Imperialistische Strategien
Lange waren die europäischen Volkswirtschaften gewachsen, indem sie sich - teils durch britische Vermittlung -den Globus mit seinen Rohstoffen und Märkten einverleibten, fremde Länder und Völker ihren Interessen unterwarfen und die eigene überschüssige Bevölkerung nach Übersee exportierten. Doch gegen Ende des 19. Jahrhunderts war der Kuchen bis auf ein paar Krümel verteilt, sodass Gewinne nur noch zu Lasten der anderen Spieler zu erzielen waren. 1914 war daher anders als die "Sattelzeit" keine historische Zäsur, kein Epochenjahr, das zwei strukturell verschiedene Abschnitte der Weltgeschichte voneinander scheidet, sondern nur der Beginn einer neuen Phase, die durch staatlich organisierte Gewaltexzesse beispiellosen Ausmaßes geprägt war. Auch später gab es keine "Stunde 0". So gesehen ist das 19. Jahrhundert bis heute nicht zu Ende.
Die Geschichte wiederholt sich nicht. Aber ähnliche gesellschaftliche Strukturen bedingen ähnliche Wahrscheinlichkeiten für kontingente historische Ereignisse. Die politisch-ökonomische Makrostruktur des Globus hat sich seit 1914 nicht geändert. Wir leben noch immer in einer Welt, in der nationalstaatlich verfasste Volkswirtschaften miteinander konkurrieren und die mächtigeren unter ihnen - namentlich die USA, China, Russland -imperialistische Strategien verfolgen, die UN hin oder her.
Die Europäische Union als halbherziger Gegenentwurf hat es zunehmend schwer, sich in einer solchen Welt zu behaupten. Wie die Vielvölkerreiche des 19. Jahrhunderts sieht sie sich steigendem Legitimationsdruck ausgesetzt, unter dem sie in ihre nationalen Bestandteile zerfallen könnte. Historische Bildung ist ein möglicher Weg, dem Gespenst des Nationalismus und seinen Trugbildern von einer goldenen Vergangenheit nicht auf den Leim zu gehen. Das lange 19. Jahrhundert verdient in diesem Zusammenhang besonderes Studium. Unlängst ist eine Überblicksdarstellung des britischen Historikers Richard J. Evans auf Deutsch erschienen, "Das europäische Jahrhundert". Sie erzählt vieles von dem, was oben skizziert wurde, und noch manches mehr. Als Teil einer Reihe des Penguin-Verlags beschneidet sie das 19. Jahrhundert jedoch auf die Zeit zwischen 1815 (Napoleons Sturz) und 1914. Das ist ein erhebliches Manko, denn ohne die Doppelrevolution um 1800 ist alles Folgende nicht wirklich zu verstehen. Evans verzichtet zudem auf eine ordnende These, er erzählt einfach, was passiert ist. So zieht ein Jahrhundert vor dem Leser oder der Leserin vorbei, ohne dass ein Bezug zu den Problemen der Gegenwart erfahrbar wird. Den Nationalismus erklärt der britische Verfasser gar für obsolet und überwunden. Er hatte das Buch im Mai 2016 fertig, einen Monat vor dem Brexit-Votum. Historiker sind eben keine Propheten.

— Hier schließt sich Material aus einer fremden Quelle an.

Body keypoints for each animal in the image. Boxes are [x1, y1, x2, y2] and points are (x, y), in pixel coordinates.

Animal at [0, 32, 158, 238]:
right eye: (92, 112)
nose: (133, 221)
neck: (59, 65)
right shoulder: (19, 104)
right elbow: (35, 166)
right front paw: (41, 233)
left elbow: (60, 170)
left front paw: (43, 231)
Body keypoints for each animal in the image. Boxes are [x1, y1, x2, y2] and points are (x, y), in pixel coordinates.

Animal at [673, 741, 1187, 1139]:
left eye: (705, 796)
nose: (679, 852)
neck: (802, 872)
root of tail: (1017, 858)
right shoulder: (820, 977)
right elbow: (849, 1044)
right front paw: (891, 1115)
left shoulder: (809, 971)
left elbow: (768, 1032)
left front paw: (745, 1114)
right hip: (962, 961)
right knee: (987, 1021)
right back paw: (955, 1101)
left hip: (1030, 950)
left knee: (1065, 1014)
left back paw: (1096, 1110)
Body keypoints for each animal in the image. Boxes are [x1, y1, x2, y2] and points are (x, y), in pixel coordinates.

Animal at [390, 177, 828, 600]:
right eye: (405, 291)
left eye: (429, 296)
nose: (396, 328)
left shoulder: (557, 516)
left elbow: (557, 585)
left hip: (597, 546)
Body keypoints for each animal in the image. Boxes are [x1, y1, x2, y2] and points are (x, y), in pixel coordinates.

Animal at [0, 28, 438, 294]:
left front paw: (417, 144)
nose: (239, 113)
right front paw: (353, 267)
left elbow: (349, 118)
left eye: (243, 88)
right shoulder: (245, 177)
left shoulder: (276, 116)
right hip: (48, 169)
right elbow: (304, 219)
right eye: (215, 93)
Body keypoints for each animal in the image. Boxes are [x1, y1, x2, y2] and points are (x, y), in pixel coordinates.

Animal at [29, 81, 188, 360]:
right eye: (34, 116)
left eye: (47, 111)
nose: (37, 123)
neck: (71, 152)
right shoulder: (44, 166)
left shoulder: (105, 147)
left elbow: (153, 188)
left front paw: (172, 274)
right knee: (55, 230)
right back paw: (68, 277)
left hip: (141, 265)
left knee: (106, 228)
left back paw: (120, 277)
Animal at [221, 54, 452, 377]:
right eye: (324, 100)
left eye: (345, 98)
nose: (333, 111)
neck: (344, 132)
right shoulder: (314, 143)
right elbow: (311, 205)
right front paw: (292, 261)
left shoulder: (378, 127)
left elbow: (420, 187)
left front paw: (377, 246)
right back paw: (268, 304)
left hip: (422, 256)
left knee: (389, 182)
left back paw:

Anstelle dieser Neuerscheinung sei daher das Werk eines anderen britischen Autors empfohlen: Eric Hobsbawms 1962,1975 und 1987 erschienene Trilogie über das "lange 19. Jahrhundert" - eine Bezeichnung, die Hobsbawm selbst geprägt hat. Diese Trilogie gehört -neben Jürgen Osterhammels "Verwandlung der Welt" - noch immer zum Erhellendsten, was man über die Geschichte dieser so dramatischen und bis heute folgenreichen Zeit lesen kann.